Task goal — From the listing below, reproduce word for word the part that opens with the line containing "You can find" and closes with the line containing "he throws? If"; reproduce nothing else.

··· Records shown

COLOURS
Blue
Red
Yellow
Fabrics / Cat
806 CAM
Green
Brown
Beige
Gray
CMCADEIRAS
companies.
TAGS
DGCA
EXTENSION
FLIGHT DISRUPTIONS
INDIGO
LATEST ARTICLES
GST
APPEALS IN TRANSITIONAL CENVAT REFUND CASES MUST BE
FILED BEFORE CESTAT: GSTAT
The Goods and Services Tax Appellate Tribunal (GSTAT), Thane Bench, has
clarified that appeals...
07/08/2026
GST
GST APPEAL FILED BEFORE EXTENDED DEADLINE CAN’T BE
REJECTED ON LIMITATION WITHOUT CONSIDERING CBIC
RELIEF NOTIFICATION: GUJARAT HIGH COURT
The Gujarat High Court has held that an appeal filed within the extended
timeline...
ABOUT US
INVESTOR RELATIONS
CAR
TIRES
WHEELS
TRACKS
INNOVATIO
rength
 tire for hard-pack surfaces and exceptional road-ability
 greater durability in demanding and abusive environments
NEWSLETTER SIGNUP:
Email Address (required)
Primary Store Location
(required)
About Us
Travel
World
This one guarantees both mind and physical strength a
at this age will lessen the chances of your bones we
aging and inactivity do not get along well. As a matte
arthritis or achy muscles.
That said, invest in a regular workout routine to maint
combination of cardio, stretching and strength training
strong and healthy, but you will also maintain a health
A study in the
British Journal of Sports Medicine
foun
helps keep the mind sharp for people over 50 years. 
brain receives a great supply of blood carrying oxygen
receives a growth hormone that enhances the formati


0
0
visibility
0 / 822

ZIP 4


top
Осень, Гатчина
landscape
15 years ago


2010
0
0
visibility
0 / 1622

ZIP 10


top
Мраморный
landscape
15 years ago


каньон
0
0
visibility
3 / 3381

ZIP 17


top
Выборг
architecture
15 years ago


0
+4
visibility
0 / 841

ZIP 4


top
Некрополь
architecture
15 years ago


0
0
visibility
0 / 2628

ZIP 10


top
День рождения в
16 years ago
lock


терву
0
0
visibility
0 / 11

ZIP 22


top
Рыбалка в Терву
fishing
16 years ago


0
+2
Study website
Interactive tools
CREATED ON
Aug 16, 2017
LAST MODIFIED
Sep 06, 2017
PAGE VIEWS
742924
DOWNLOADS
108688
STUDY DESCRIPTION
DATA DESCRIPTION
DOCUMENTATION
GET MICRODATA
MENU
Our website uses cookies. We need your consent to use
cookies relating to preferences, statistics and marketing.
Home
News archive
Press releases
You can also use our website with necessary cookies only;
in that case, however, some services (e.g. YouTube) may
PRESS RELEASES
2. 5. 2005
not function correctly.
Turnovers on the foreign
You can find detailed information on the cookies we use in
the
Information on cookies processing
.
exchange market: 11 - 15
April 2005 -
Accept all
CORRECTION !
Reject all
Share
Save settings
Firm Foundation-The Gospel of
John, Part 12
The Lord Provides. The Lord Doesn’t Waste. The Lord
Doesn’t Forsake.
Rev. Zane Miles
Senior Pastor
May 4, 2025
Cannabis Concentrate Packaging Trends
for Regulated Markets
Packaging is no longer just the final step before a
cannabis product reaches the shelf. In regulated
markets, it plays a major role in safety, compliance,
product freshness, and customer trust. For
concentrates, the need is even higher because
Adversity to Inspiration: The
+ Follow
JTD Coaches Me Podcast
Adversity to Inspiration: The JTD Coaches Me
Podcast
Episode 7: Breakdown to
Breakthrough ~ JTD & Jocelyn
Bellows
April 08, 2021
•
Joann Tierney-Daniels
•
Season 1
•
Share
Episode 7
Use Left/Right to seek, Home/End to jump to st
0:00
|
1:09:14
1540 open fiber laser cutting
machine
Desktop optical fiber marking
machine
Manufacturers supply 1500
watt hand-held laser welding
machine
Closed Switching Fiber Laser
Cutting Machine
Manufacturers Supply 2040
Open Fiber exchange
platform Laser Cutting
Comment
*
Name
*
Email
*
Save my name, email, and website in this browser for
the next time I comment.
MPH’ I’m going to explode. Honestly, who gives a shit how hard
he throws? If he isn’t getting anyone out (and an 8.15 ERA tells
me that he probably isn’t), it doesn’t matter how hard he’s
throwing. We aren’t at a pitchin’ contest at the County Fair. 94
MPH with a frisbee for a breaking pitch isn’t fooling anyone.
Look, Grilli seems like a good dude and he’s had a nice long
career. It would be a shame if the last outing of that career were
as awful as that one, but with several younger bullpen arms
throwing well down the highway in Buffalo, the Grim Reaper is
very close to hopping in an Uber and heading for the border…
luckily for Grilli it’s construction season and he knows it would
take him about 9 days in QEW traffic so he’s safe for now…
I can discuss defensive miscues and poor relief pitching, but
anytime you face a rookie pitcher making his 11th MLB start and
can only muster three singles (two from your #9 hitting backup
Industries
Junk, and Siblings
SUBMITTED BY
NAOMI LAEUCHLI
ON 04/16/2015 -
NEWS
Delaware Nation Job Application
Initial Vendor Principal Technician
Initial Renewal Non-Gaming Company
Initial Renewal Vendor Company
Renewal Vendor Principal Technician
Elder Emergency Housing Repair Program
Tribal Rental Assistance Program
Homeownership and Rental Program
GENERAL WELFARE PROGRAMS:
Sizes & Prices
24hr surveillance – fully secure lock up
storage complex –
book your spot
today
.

······

Response box —
You can find detailed information on the cookies we use in
the
Information on cookies processing
.
exchange market: 11 - 15
April 2005 -
Accept all
CORRECTION !
Reject all
Share
Save settings
Firm Foundation-The Gospel of
John, Part 12
The Lord Provides. The Lord Doesn’t Waste. The Lord
Doesn’t Forsake.
Rev. Zane Miles
Senior Pastor
May 4, 2025
Cannabis Concentrate Packaging Trends
for Regulated Markets
Packaging is no longer just the final step before a
cannabis product reaches the shelf. In regulated
markets, it plays a major role in safety, compliance,
product freshness, and customer trust. For
concentrates, the need is even higher because
Adversity to Inspiration: The
+ Follow
JTD Coaches Me Podcast
Adversity to Inspiration: The JTD Coaches Me
Podcast
Episode 7: Breakdown to
Breakthrough ~ JTD & Jocelyn
Bellows
April 08, 2021
•
Joann Tierney-Daniels
•
Season 1
•
Share
Episode 7
Use Left/Right to seek, Home/End to jump to st
0:00
|
1:09:14
1540 open fiber laser cutting
machine
Desktop optical fiber marking
machine
Manufacturers supply 1500
watt hand-held laser welding
machine
Closed Switching Fiber Laser
Cutting Machine
Manufacturers Supply 2040
Open Fiber exchange
platform Laser Cutting
Comment
*
Name
*
Email
*
Save my name, email, and website in this browser for
the next time I comment.
MPH’ I’m going to explode. Honestly, who gives a shit how hard
he throws? If he isn’t getting anyone out (and an 8.15 ERA tells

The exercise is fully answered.